▶ **EXERCISE DESCRIPTION**: What you return must match the listing below exactly, minus any pictures.
----- RECORDS
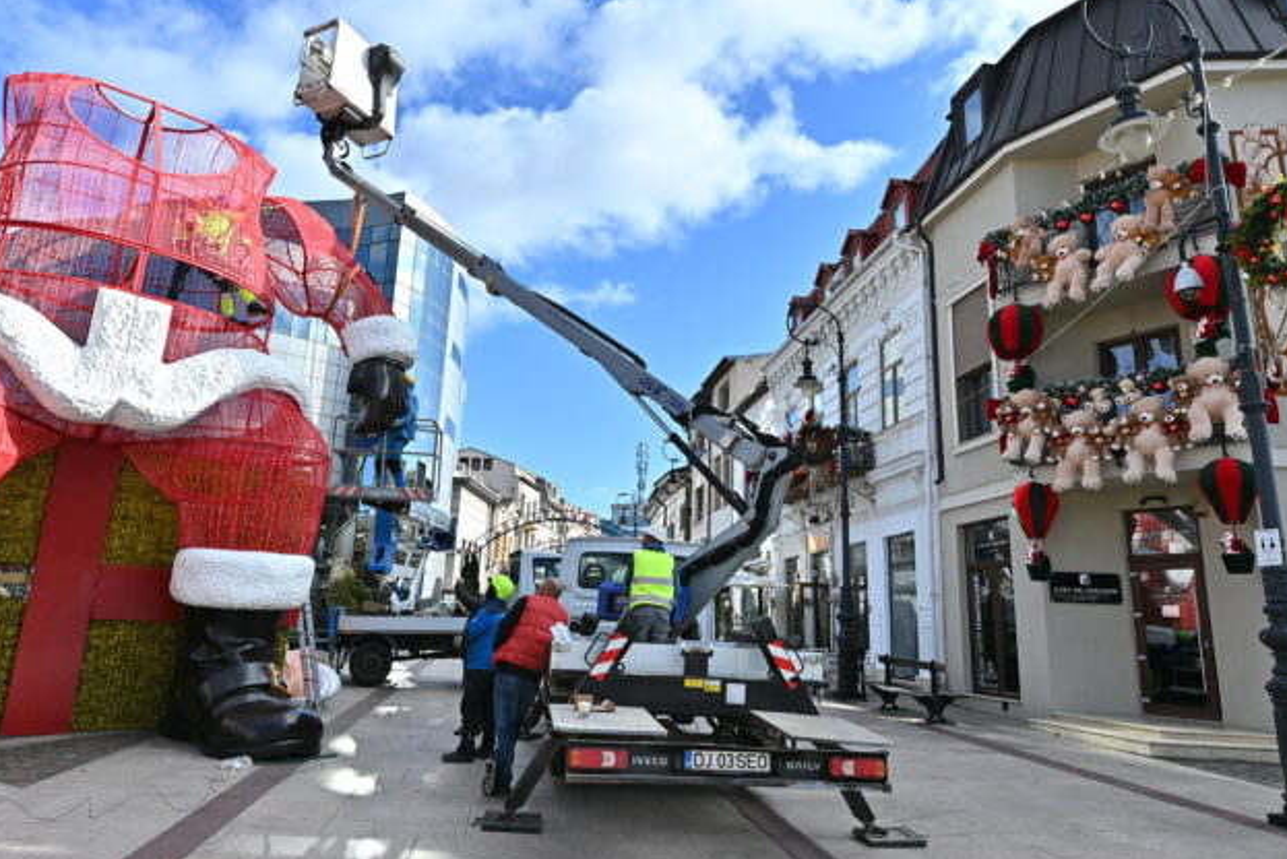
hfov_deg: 76.0
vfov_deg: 55.2
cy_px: 433
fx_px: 823
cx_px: 618
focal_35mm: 23
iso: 160
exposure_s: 1/400
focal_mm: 14
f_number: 9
----------
▶ **THE COMPLETED TASK**:
hfov_deg: 76.0
vfov_deg: 55.2
cy_px: 433
fx_px: 823
cx_px: 618
focal_35mm: 23
iso: 160
exposure_s: 1/400
focal_mm: 14
f_number: 9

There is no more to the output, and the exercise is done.